Logo Polskiego Radia
polskieradio.pl
Marcin Nowak 01.09.2011

PZPN broni Piszczka w sprawie dyskwalifikacji

Przedstawiciel PZPN złożył odwołanie w sprawie dyskwalifikacji Łukasza Piszczka za udział w korupcji w polskim futbolu - dowiedział się portal polskieradio.pl.

Od sześciomiesięcznej kary bezwzględnej dyskwalifikacji odwołał się nie tylko obrońca samego Łukasza Piszczka, ale także rzecznik ochrony prawa związkowego PZPN - Józef Komandzik. - Obaj wskazywali na niewspółmierność kary do zarzucanych czynów - powiedział portalowi polskieradio.pl Artur Jędrych - szef Wydziału Dyscypliny PZPN.

Teraz odwołaniami zajmie się Związkowy Trybunał Piłkarski. Szef tego organu Włodzimierz Głowacki powiedział dzisiaj "Przeglądowi Sportowemu", że nie wiadomo jeszcze kiedy rozpatrzona zostanie sprawa reprezentanta Polski.

Łukasz Piszczek zmienił zdanie

- Najpierw musimy zbadać, czy takie odwołanie spełnia wszystkie wymogi formalne, czasami trzeba poprosić o uzupełnienie dokumentów. Trybunał spotyka się średnio raz na dwa tygodnie - stwierdził w rozmowie z dziennikiem.

Łukasz Piszczek został oskarżony przez wrocławską prokuraturę apelacyjną o udział w ustawieniu meczu jego ówczesnej drużyny Zagłębia Lubin z Cracovią w 2006 roku (mecz dał Zagłębiu awans do Pucharu UEFA) i dobrowolnie poddał się karze. Został skazany w czerwcu przez wrocławski sąd na karę roku więzienia w zawieszeniu na 3 lata, 100 tys. zł grzywny i zwrot 48,1 tys. zł. otrzymanej premii za awans do pucharu UEFA.

W lipcu zawodnik Borussii Dortmund został zdyskwalifikowany przez WD PZPN na pół roku.

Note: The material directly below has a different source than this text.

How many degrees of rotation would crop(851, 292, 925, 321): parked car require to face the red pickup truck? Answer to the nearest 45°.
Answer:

Mimo początkowych zapowiedzi, że nie będzie odwoływał się od tej kary ostatecznie zmienił zdanie.

Miało nie być nacisków ze strony PZPN

W spraiwe Łukasza Piszczka głos zabierał niedawno także szef piłkarskiej centrali - Grzegorz Lato. - Nie wyobrażam sobie, żeby Łukasz się nie odwołał. W przeciwnym razie będzie miał kłopoty sportowe również u siebie w Borussii Dortmund, przecież UEFA i FIFA zwracają szczególną uwagę na przypadki korupcji - powiedział prezes PZPN.

- Nie zamierzam naciskać na Związkowy Trybunał Piłkarski (komisja odwoławcza PZPN, do której może trafić odwołanie Piszczka - PAP), tak samo jak nie wywierałem żadnej presji na Wydział Dyscypliny. Nie wyjdę przed szereg. Poczekajmy, zawodnik ma jeszcze trochę czasu. Nie ja prowadzę tę sprawę - podkreślił Lato.

Sprawa Janusza Wójcika odroczona

Dzisiaj WD PZPN miał się też zająć sprawą oskarżonego o korupcję Janusza Wójcika. Jednak były trener reprezentacji Polski zażądał obecności adwokata na posiedzeniu i dlatego sprawa została przełożona na początek października.